İsrail Devleti, açıkça yavaş ve görünmez, medya tarafından


görmezden gelinen bir süreci yürütüyor ve bir gün dünya uyandığında
Batı Şeria’da Filistinli kalmadığını, bölgenin Filistinlisizleştirildiğini
ve bunu kabul etmemiz gerektiğini keşfedecek. Filistin Batı
Şeria’sının haritası çoktandır zaten bölünmüş bir takımada gibi
görünüyor.

Yasadışı Batı Şeria yerleşimcilerinin Filistinli çiftçilere saldırılarının


gündelik sıradan olaylar haline geldiği 2008’in son aylarında İsrail
Devleti bu aşırılıkları sınırlamaya çalıştı (yüksek mahkeme, bazı
yerleşimlerin boşaltılması kararını verdi) ama imzaladığı uluslararası
antlaşmaları ihlal eden uzun dönemli politikalarına ters düşen bu tür
sınırlamalar birçok gözlemcinin doğruladığı gibi isteksizce yapıldı.

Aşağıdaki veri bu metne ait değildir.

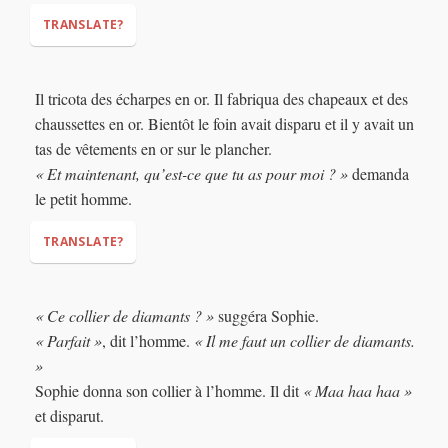
TRANSLATE?
Il tricota des écharpes en or. Il fabriqua des chapeaux et des
chaussettes en or. Bientôt le foin avait disparu et il y avait un
tas de vêtements en or sur le plancher.
« Et maintenant, qu’est-ce que tu as pour moi ? »
demanda
le petit homme.
TRANSLATE?
« Ce collier de diamants ? »
suggéra Sophie.
« Parfait »
, dit l’homme.
« Il me faut un collier de diamants.
»
"And now, what do you have for me?"
Sophie donna son collier à l’homme. Il dit
« Maa haa haa »
et disparut.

Yasadışı yerleşimcilerin İsrailli yetkililere tepkisi, “Sizin yaptığınızın


aynısını yapıyoruz, sadece daha açık, o zaman bizi kınamaya ne
hakkınız var?” demek oldu. Ve devletin buna yanıtı basitçe, “Sabırlı
olun ve çok fazla acele hareket etmeyin. Sizin istediklerinizi
yapıyoruz, sadece daha ılımlı ve kabul edilebilir bir şekilde” diye
oldu.

Aynı hikâye 1949’dan bu yana tekrarlanıyor: İsrail barış planının işe


yaramayacağı gerçeğinden hareketle, uluslararası topluluk
tarafından önerilen barış koşullarını kabul ediyor. Yasadışı
yerleşimciler bazen Wagner’in Walküre oyununun son perdesindeki
Wotan’a iftira atan ve kesin emrine karşı gelerek Siegmund’u
koruyarak sadece Wotan’ın, dış baskılar nedeniyle vazgeçtiği,
gerçek arzusunu hayata geçirdiğini söyleyen Brunhilde’yi
andırıyorlar. Aynı şekilde yerleşimciler de kendi devletlerinin gerçek
arzusunu hayata geçirdiklerini biliyorlar.

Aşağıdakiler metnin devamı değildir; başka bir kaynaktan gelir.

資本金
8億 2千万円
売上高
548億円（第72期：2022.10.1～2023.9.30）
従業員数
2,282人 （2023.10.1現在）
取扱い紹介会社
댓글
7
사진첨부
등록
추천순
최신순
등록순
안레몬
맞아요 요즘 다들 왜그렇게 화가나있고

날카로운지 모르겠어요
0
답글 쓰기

İsrail Devleti, “yasadışı” yerleşimlerin şiddete kaçan aşırılıklarını


kınarken, Batı Şeria’da yeni “yasal” binaları teşvik ediyor ve Filistin
ekonomisini boğmaya devam ediyor. Filistinliler’in derece derece
kuşatıldığı ve yaşam alanlarının bölündüğü Doğu Kudüs’ün
haritasındaki değişime de şöyle bir bakmak her şeyi açıklıyor. Devlet
tarafından yapılmayan Filistin karşıtı şiddeti kınamak, gerçek sorun
olan devlet şiddetini belirsizleştiriyor; tıpkı yasadışı yerleşimleri
kınamanın yasal olanların yasadışılığını belirsizleştirdiği gibi.

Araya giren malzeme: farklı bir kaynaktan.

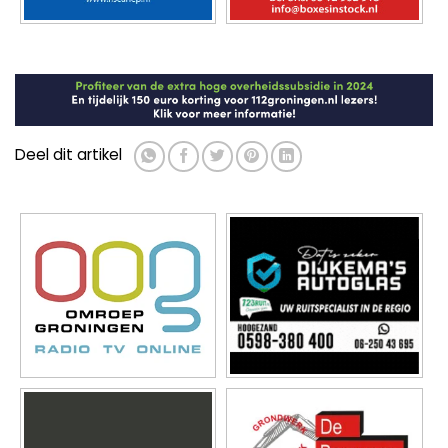
Deel dit artikel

İsrail Yüksek Mahkemesi’nin çok övülen tarafsız “dürüstlüğü”nün


ikiyüzlülüğü orada yatmaktadır: Ara sıra evinden edilmiş
Filistinliler’in lehine karar vererek, evlerinden edilmelerinin yasadışı
olduğunu açıklayarak, geri kalan aynı tür olayların çoğunluğunun
yasallığını garanti altına alıyor.

Tüm bunları göz önüne almaksa, asla terörist saldırılara sempati


duyulduğu anlamına gelmez. Tam tersine kişiye terörist saldırıları
ikiyüzlülüğe düşmeden kınayacak tek zemini sağlar.